We got to talking and he asked me questions about myself and pretty much made it his life's work to compliment me in a way that didn't make me blush (he was unfathomably successful) but also didn't make me feel like he was just saying it. That, my friends, is where I get nervous. I like being told nice things about myself just as much as everybody, but when I really start believing them I get kind of freaked out. This was our first date, for God's sake! Why was he looking at my books (clearly surprised to find out I could read) and asking if he could read some of the stuff I've written and going through my high school yearbook like it was interesting?! If this was all a ploy to get me to sleep with him it really would have just taken another bottle of wine.

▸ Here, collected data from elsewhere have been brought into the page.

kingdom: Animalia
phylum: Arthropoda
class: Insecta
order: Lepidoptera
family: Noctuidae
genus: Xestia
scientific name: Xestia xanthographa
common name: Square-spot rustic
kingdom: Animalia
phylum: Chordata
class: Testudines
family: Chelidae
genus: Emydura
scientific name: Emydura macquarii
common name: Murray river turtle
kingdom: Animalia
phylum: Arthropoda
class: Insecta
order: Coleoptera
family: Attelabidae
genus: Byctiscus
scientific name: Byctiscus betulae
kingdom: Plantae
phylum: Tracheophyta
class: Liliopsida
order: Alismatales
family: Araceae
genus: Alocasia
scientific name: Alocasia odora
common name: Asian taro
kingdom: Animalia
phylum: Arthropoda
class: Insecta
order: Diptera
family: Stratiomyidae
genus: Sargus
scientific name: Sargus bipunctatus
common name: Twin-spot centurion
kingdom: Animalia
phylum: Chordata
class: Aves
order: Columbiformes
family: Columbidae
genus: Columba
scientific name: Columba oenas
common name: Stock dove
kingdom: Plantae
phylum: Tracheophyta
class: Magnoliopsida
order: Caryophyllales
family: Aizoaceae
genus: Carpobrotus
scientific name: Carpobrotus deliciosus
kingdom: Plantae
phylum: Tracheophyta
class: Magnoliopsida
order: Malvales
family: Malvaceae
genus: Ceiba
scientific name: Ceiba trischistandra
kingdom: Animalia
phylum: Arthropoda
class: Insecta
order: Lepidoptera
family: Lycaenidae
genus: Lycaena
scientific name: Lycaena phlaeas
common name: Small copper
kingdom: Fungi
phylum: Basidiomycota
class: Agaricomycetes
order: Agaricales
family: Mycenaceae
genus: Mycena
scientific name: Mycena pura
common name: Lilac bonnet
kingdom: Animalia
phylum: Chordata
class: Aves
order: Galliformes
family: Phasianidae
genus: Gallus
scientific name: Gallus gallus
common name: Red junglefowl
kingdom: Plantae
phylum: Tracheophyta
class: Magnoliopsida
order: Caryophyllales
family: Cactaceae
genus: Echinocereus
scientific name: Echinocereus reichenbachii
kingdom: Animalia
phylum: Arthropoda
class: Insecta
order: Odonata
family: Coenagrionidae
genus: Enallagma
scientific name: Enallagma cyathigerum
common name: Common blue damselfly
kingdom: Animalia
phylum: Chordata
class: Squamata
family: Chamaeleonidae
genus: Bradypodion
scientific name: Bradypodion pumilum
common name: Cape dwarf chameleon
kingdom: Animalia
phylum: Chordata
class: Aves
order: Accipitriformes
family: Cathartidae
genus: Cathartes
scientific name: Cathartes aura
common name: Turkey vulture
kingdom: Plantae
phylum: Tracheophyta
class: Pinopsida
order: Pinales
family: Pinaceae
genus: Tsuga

That's when I got nervous, when I started believing the things he was saying. I don't really feel it's neccessary to go out of my way to blow smoke up someone's ass and pad their ego, so I never really expect people to do that to me. But someone has done that to me, and it really fucking sucked when I found out it was all talk. Now I'm all paranoid that this was just a big scam and I'm torn between being self-defensive and calling it out and being unfair to him because he really meant everything he said.
He also made it very, very clear that our date was far and away the best first date he's ever been on. I didn't hesitate to tell him that 'hey! this is the best first date I've ever been on too!' because it was the only one. But he's quite a bit older than me and he claims it's the best of many. I know that I use humor for a myriad of things and defense mechanism is certainly on the list. So if this mutally incredible first date turns into nothing you can be sure I'll be the first to make a joke connecting the sudden lack of interest in me to the ever-failing economy, but I'll be honest and say that I'll be disappointed.
So I guess what this comes down to is that probably I put way too much on the table on this first date. He did too, we kind of got to talking about a lot of stuff. It's not like I was trying to be mysterious or secretive at all, but I realized that when I'm not holding back as much as I normally do, I become really vulnerable. I know this is probably sparking a ton of "duhs" but letting my personality go completely uninhibited isn't something I do with someone I just met. What's more bewildering is the fact that this Tessa-unhinged-and-unfettered approach to getting to know someone was received very well. I know it must sound like I'm shocked that someone is apparently geniunely interested in "the real me" (gag, did I just say that?) but I'm not being like that to be self-deprecating. I'm just surprisedly pleasantly and impressed thoroughly. So we're going out again this week, and I guess I'll have to play it off the cuff. I would say 'and take it slow' but sorry people, it's way too late for that.